IDK why but when comparing coefficients and making a system of equations and solving for them is so satisfying

MINEXKILLER

I solved using the integrating factor method as per Bernoulli's equation. I got answer as P(x)=x^2+2x+2+ce^x.
For this function to be polynomial c = 0 and we get our answer.

shamanjitsingh

This video is easy to understand because it doesn't involve too much calculus!

diogenissiganos

Your method of solving the differential equation is unique .

satyapalsingh

I found a faster way of doing it

Define p(x)=x^2+p'(x)
Apply the derivative to both sides and we get
p'(x)=2x+p"(x)
Keep pulling this trick and substitute the derivative values in
Since p(x) is at most a quadratic, then continuing to add will just give zeros
We get that same answer

chimmychonga

for y = y(x) and y - y' = x^2
y = Ce^x + x^2 + 2x + 2
if C = 0 then P(x) = x^2 + 2x + 2.

sngmn

Just did differential equations in my course, nice!

johnchristian

love the polynomial solution bro, great job

math

This was easier then other videos imo.

aparslan

Wow a differential equation on this channel, wasn't expecting that
You want to solve P(x)-P'(x)=0 for one part
then you use substitution to get the other part, then you add them

MathElite

Gret video! Make more about differential equations please!

amitshoval

(before watching solution) So let's consider P(x) is a polynomial of degree N, therefore P'(x) is a polynomial of degree N-1.
P(x) - P'(x) = x²
=> P(x) = P'(x) + x²
Now looking at this equation, we have a polynomial of degree N on the left hand side, therefore the polynomial on the right side must have the same degree.
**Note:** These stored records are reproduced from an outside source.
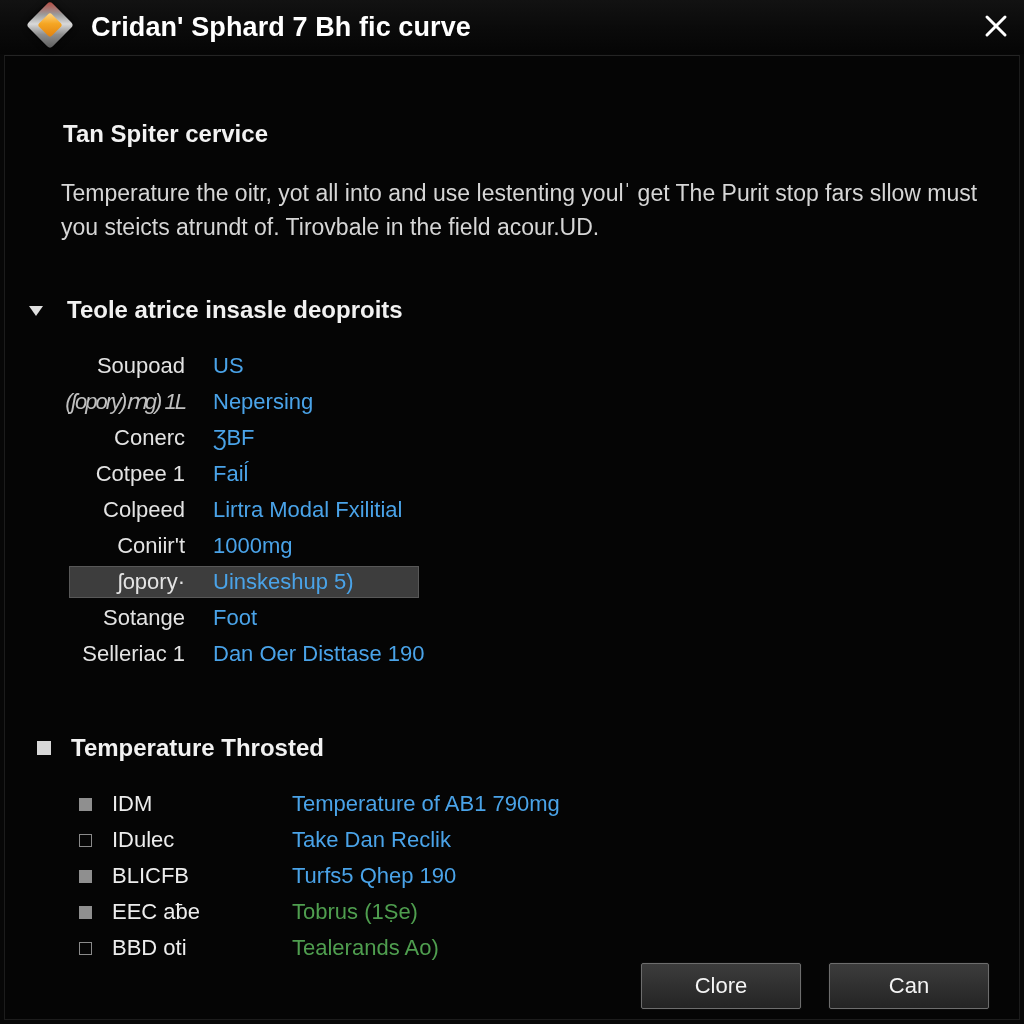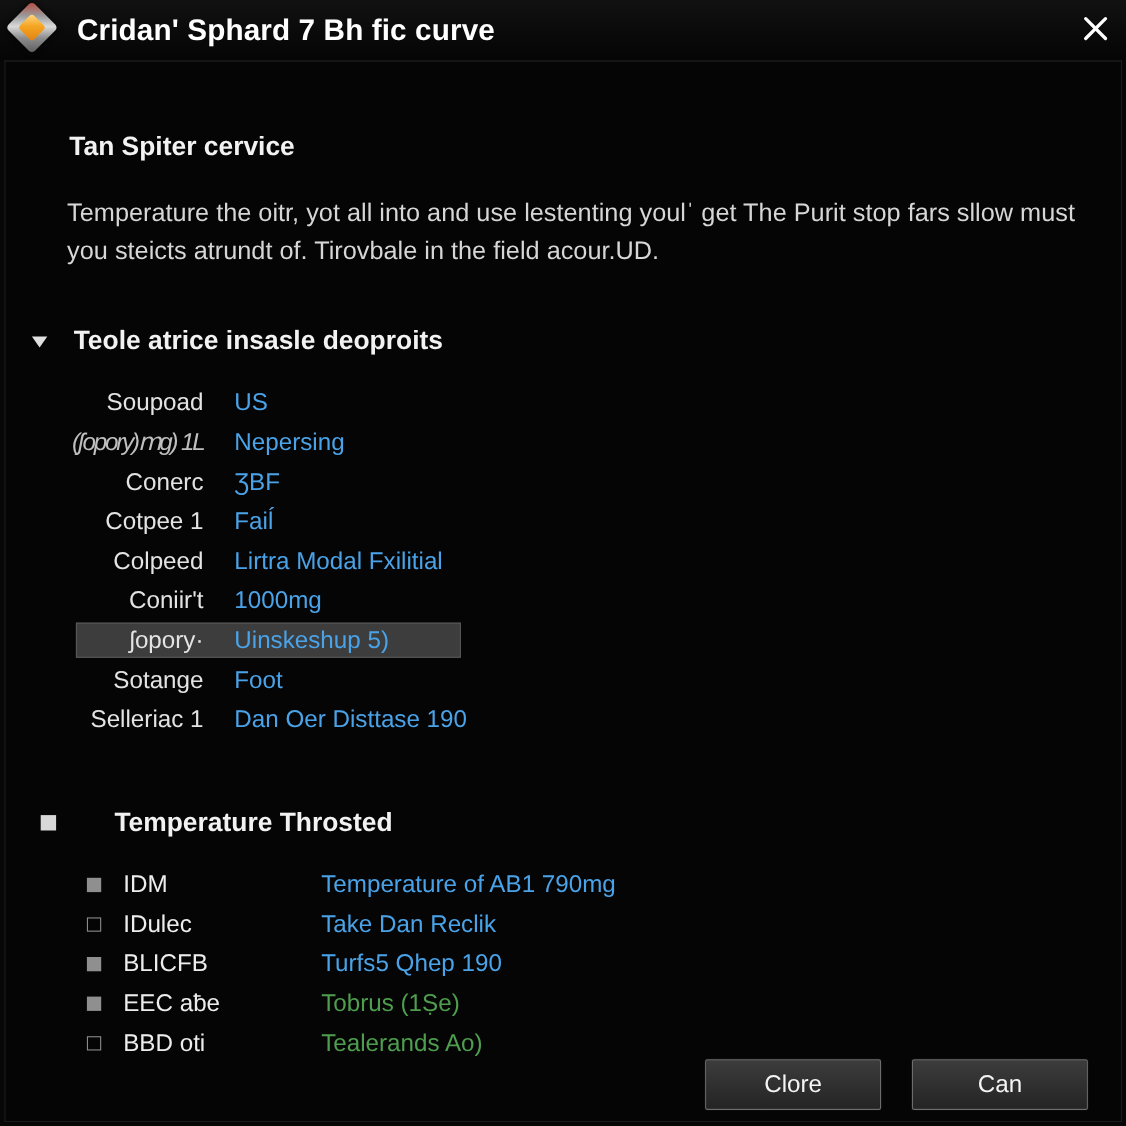--- a/index.html
+++ b/index.html
@@ -28,21 +28,21 @@
   
   .titlebar {
     position: absolute;
     left: 0; top: 0;
     width: 1024px;
     height: 54px;
     background: linear-gradient(180deg, #121212 0%, #0a0a0a 55%, #050505 100%);
     display: flex;
     align-items: center;
     box-sizing: border-box;
-    padding-left: 4px;
+    padding-left: 25px;
   }
   .app-icon {
     position: relative;
     width: 52px;
     height: 48px;
     flex: 0 0 52px;
   }
   .app-icon .dia {
     position: absolute;
     left: 8px; top: 5px;
@@ -191,21 +191,20 @@
     opacity: 0.92;
   }
 
   
   .group2-head {
     position: absolute;
     left: 32px;
     top: 678px;
     display: flex;
     align-items: center;
-    gap: 33px;
   }
   .sq-bullet-lg {
     width: 14px;
     height: 14px;
     background: #d8d8d8;
   }
   .group2-head .ghead-label {
     font-size: 24px;
     font-weight: bold;
     color: #f2f2f2;

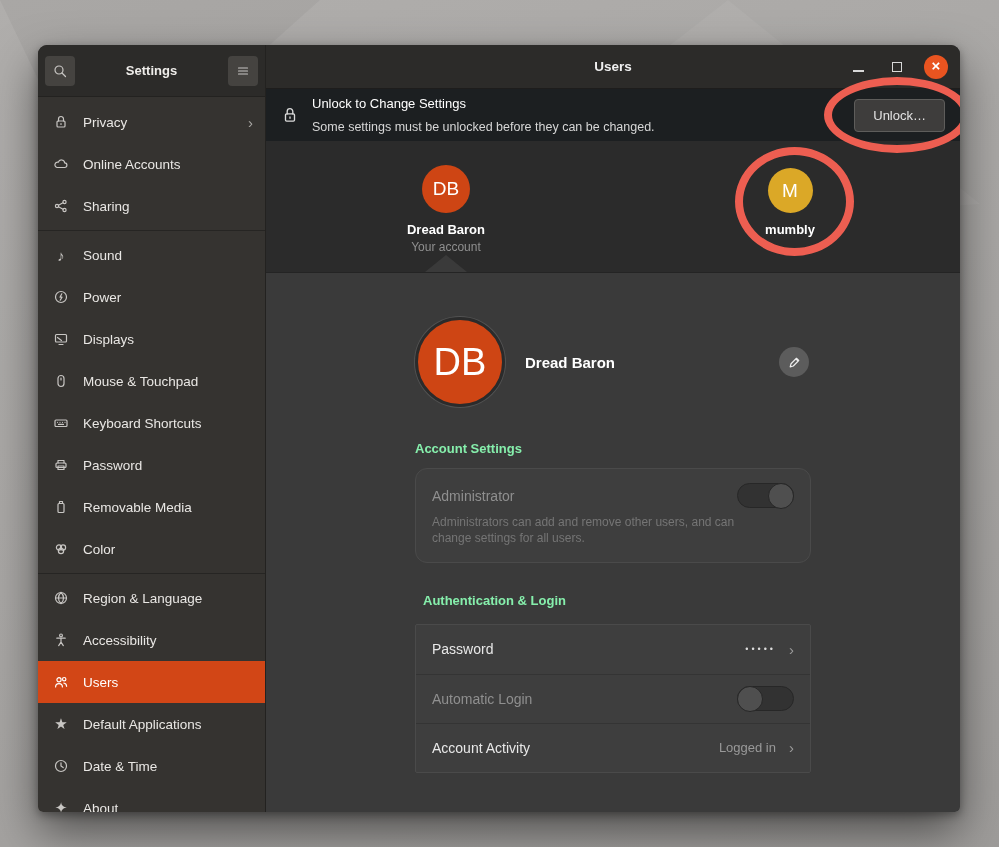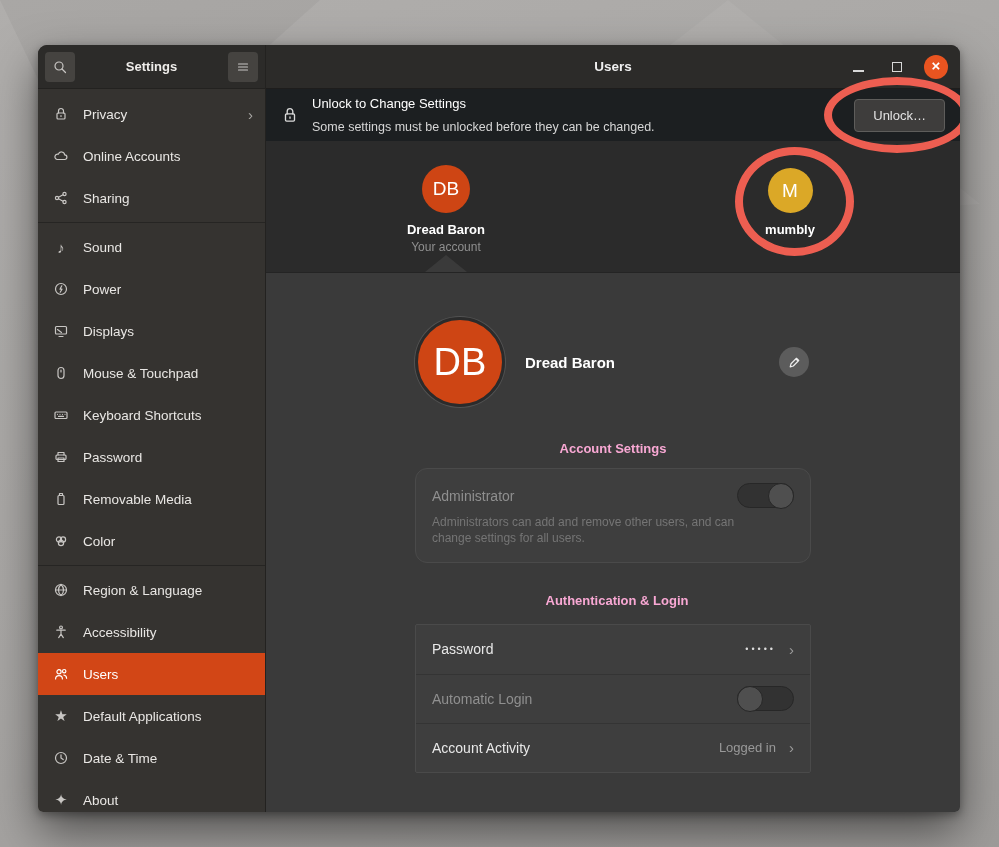--- a/index.html
+++ b/index.html
@@ -17,21 +17,21 @@
 
   .window {
     position: absolute; left: 38px; top: 45px; width: 922px; height: 767px;
     display: flex; border-radius: 9px 9px 5px 5px; overflow: hidden;
     box-shadow: 0 20px 46px rgba(0,0,0,.5), 0 3px 10px rgba(0,0,0,.35);
   }
 
   
   .sidebar { width: 228px; background: #353330; border-right: 1px solid #232220;
     display: flex; flex-direction: column; flex-shrink: 0; }
-  .side-titlebar { height: 44px; background: #2c2b29; border-bottom: 1px solid #232220;
+  .side-titlebar { height: 52px; background: #2c2b29; border-bottom: 1px solid #232220;
     display: flex; align-items: center; padding: 0 7px; gap: 6px; flex-shrink: 0; }
   .tb-btn { width: 30px; height: 30px; border-radius: 4px; background: #454340;
     display: flex; align-items: center; justify-content: center; cursor: pointer; }
   .side-title { flex: 1; text-align: center; font-weight: bold; font-size: 13px; color: #efedea; }
   .side-list { flex: 1; padding-top: 4px; overflow: hidden; }
   .item { height: 42px; display: flex; align-items: center; padding: 0 12px 0 14px;
     color: #e9e7e4; font-size: 13.5px; gap: 13px; cursor: pointer; }
   .item .icon-cell { width: 18px; display: flex; justify-content: center; align-items: center;
     color: #c8c6c3; font-size: 15px; flex-shrink: 0; }
   .item.selected { background: #d24616; color: #ffffff; }
@@ -80,21 +80,21 @@
   .content { flex: 1; position: relative; }
   .col { width: 396px; margin: 0 auto; padding-top: 44px; }
   .profile-row { display: flex; align-items: center; }
   .bigavatar { width: 90px; height: 90px; border-radius: 50%; background: #ce4514;
     border: 3px solid #2b2b2b; box-shadow: 0 0 0 1px #525252; color: #fff;
     font-size: 38px; font-weight: 500; display: flex; align-items: center; justify-content: center; }
   .pname { margin-left: 20px; font-size: 15px; font-weight: bold; color: #ffffff; }
   .edit-btn { margin-left: auto; margin-right: 2px; width: 30px; height: 30px; border-radius: 50%;
     background: #5c5c5c; display: flex; align-items: center; justify-content: center; cursor: pointer; }
 
-  .sect-h { font-size: 13px; font-weight: bold; color: #f9a8d4; text-align: center; }
+  .sect-h { font-size: 13px; font-weight: bold; color: #86efac; }
   .sect-h.first { margin-top: 34px; }
   .sect-h.second { margin-top: 30px; margin-left: 8px; }
   .box { margin-top: 16px; border: 1px solid #4a4a4a; background: #3e3e3e; border-radius: 2px; }
   .box.first { margin-top: 12px; border-radius: 12px; }
   .admin-row { padding: 14px 16px 15px; }
   .admin-top { display: flex; align-items: center; justify-content: space-between; }
   .admin-label { font-size: 14px; color: #8f8f8f; }
   .admin-desc { margin-top: 7px; font-size: 12px; color: #757575; line-height: 1.32; width: 330px; }
 
   .toggle { width: 57px; height: 25px; border-radius: 13px; background: #323232;

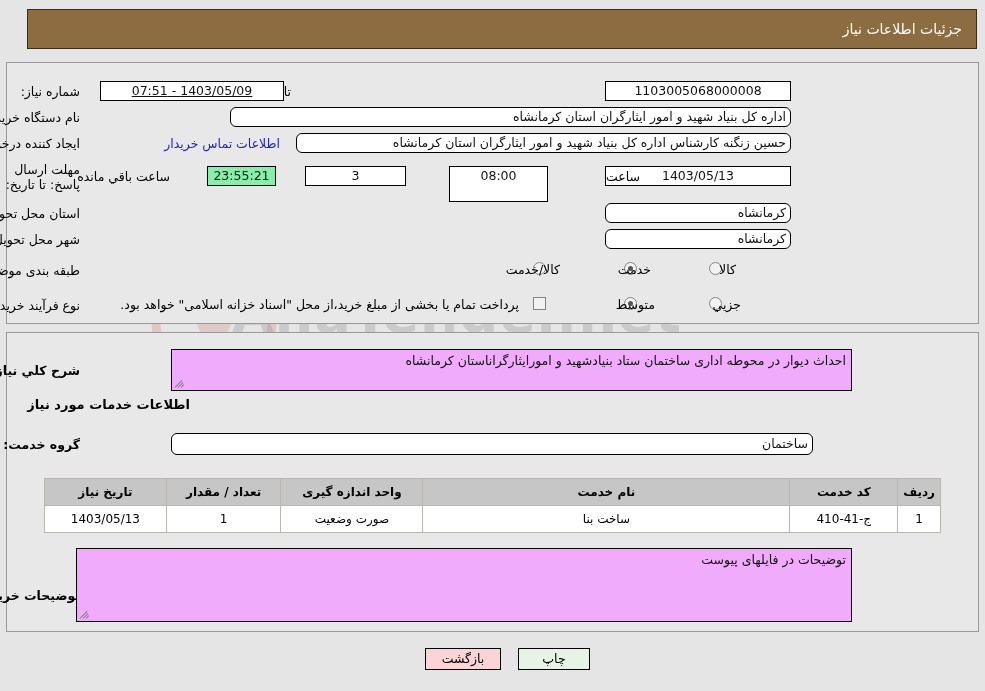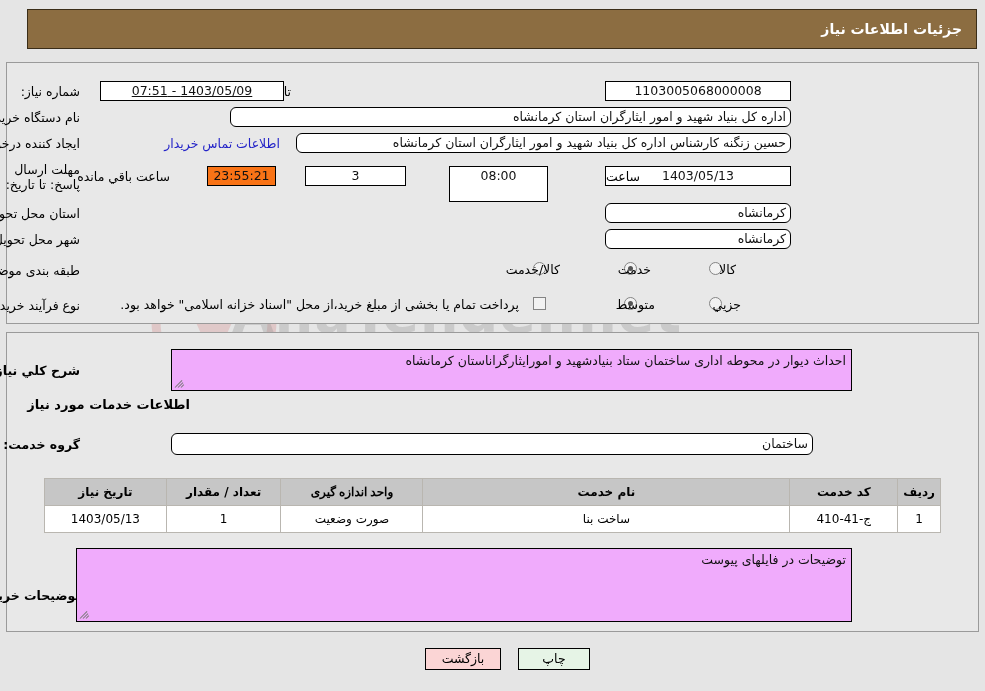--- a/index.html
+++ b/index.html
@@ -56,21 +56,20 @@
     border: 1px solid #3a2d18;
     box-sizing: border-box;
     z-index: 10;
   }
   .page-header .title {
     position: absolute;
     right: 14px;
     top: 11px;
     color: #ffffff;
     font-size: 14px;
-    font-weight: bold;
   }
 
   
   .panel {
     position: absolute;
     background: #e8e8e8;
     border: 1px solid #9a9a9a;
     box-sizing: border-box;
     z-index: 8;
   }
@@ -98,21 +97,21 @@
     color: #111;
     line-height: 18px;
     padding: 0 4px;
     overflow: hidden;
     white-space: nowrap;
     z-index: 12;
     font-family: "DejaVu Sans", "Liberation Sans", sans-serif;
   }
   .fld.center { text-align: center; }
   .fld.right  { text-align: right; border-radius: 6px; }
-  .fld.cream  { background: #f97316; }
+  .fld.cream  { background: #86efac; }
 
   .ta {
     position: absolute;
     background: #f0abfc;
     border: 1px solid #000000;
     box-sizing: border-box;
     font-size: 12.5px;
     color: #111;
     padding: 3px 5px 0 5px;
     text-align: right;
@@ -190,21 +189,21 @@
     background: #c6c6c6;
     font-weight: bold;
     font-size: 12px;
     color: #000;
   }
   .svc-table td { background: #ffffff; }
 
   .col-radif { width: 34px; }
   .col-code  { width: 102px; }
   .col-name  { width: 382px; }
-  .col-unit  { width: 140px; font-family: Liberation Serif, serif; }
+  .col-unit  { width: 140px; }
   .col-qty   { width: 111px; }
   .col-date  { width: 116px; }
 
   
   .btn {
     position: absolute;
     height: 22px;
     border: 1px solid #000;
     box-sizing: border-box;
     font-size: 12.5px;

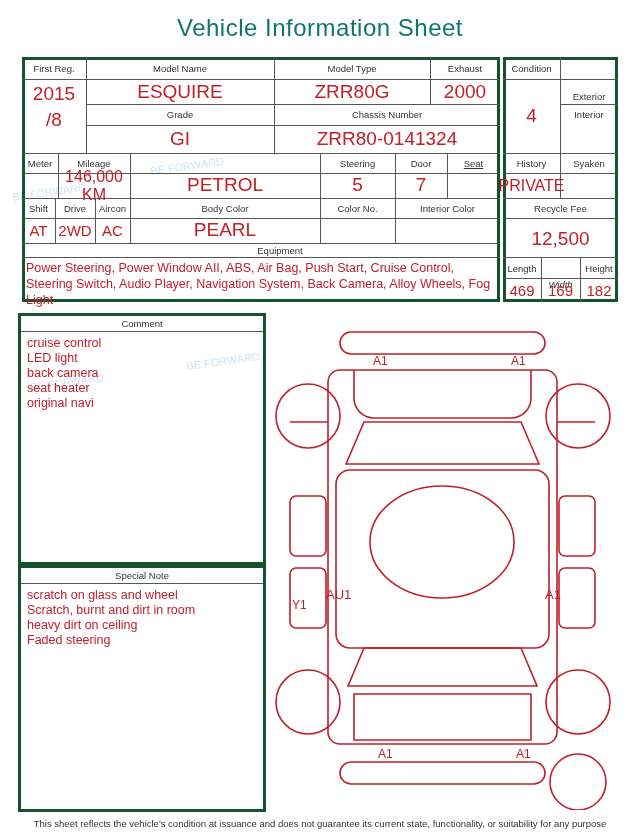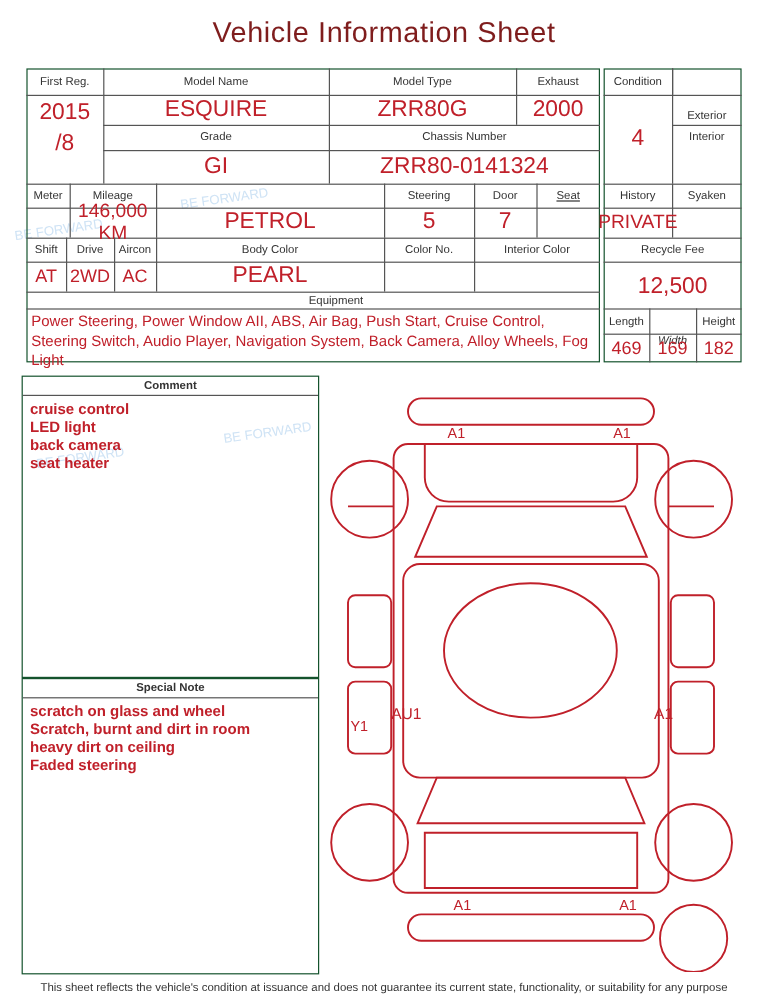--- a/index.html
+++ b/index.html
@@ -7,24 +7,24 @@
     width:640px;height:835px;
     background:#ffffff;
     font-family:"Liberation Sans", sans-serif;
     color:#333333;
     position:relative;
     overflow:hidden;
   }
   .sheet{position:absolute;left:0;top:0;width:640px;height:835px;}
   .title{
     position:absolute;left:0;top:14px;width:640px;text-align:center;
-    font-size:24px;color:#7f1d1d;letter-spacing:0.5px;
+    font-size:24px;color:#0f766e;letter-spacing:0.5px;
   }
   
-  .box{position:absolute;box-sizing:border-box;border:1px solid #14532d;font-weight:bold;}
+  .box{position:absolute;box-sizing:border-box;border:3px solid #14532d;}
   .lbl{
     font-size:9.5px;color:#333;text-align:center;
     display:flex;align-items:center;justify-content:center;
     box-sizing:border-box;
   }
   .val{
     color:#c0202a;text-align:center;
     display:flex;align-items:center;justify-content:center;
     box-sizing:border-box;
   }
@@ -188,20 +188,21 @@
   <div class="lbl" style="position:absolute;left:580px;top:258px;width:38px;height:20px;">Height</div>
   <div class="val med" style="position:absolute;left:580px;top:278px;width:38px;height:24px;">182</div>
 
   <div class="box" style="left:18px;top:313px;width:248px;height:252px;">
     <div class="note-hdr">Comment</div>
     <div class="note-body">
       <div>cruise control</div>
       <div>LED light</div>
       <div>back camera</div>
       <div>seat heater</div>
+      <div>original navi</div>
     </div>
   </div>
 
   <div class="box" style="left:18px;top:565px;width:248px;height:247px;">
     <div class="note-hdr">Special Note</div>
     <div class="note-body">
       <div>scratch on glass and wheel</div>
       <div>Scratch, burnt and dirt in room</div>
       <div>heavy dirt on ceiling</div>
       <div>Faded steering</div>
However, if N-1≥2, the polynomial in the right hand side will have degree N-1, and since N≠N-1, therefore N-1<2. Also, if N≤1, then the right hand side will have degree 2 while the left hand side will have a lower degree. Therefore N must be equal to 2.
So let's consider P(x) = ax² + bx + c
=> P'(x) = 2ax + b
=> P(x) = P'(x) + x² = 2ax + b + x² = ax² + bx + c
=> a = 1, b = 2a and c = b
=> a = 1, b = 2 and c = 2
=> P(x) = x² + 2x + 2

raystinger

Very easy. Learnt differentiation last month (though I discovered some formulas for the areas under the graph of polynomials and also found out the volume formulas of a sphere and cone last year on my own using the method of exhaustion. Later my father told me that if was basically integration and insisted that I start learning calculus.)

titassamanta

Just multiply both sides by (-e^-x) then integrate

BCS-IshtiyakAhmadKhan

The explanation given that it is quadratic equation is vague this however can be shown
P(x)- P(-x)= an * x^n + (an - n * an-1)* x^n-1+ ....
an = 0, an - n * an-1 = 0...
an-1 = an / n = 0
...
a3 = a4 / 3 = 0
a2 = 1
a1 = 2 * a2=2
a0 = a1=2

mvashishtha

Dude it was a super creative approach! I know u always wouldn't go with the standard way (integrating factor method)😃

manojsurya

"f(x) = a e^x + x^2 + 2 x + 2" but with "a = 0"... XD
I would really like for you to include more differential equations, but the "rare" ones!

gastonsolaril.

Using a differential operator (D*p=p’): p-p’=p(1-D)=x^2 =>
Don’t know why it works though)) my teacher just told me “trust me on that one, it always does work with polynomials”

Vtalt

You are so awesome 😎😎😎 and you are a pro! A genius! Your channel is growing fast!!!

aashsyed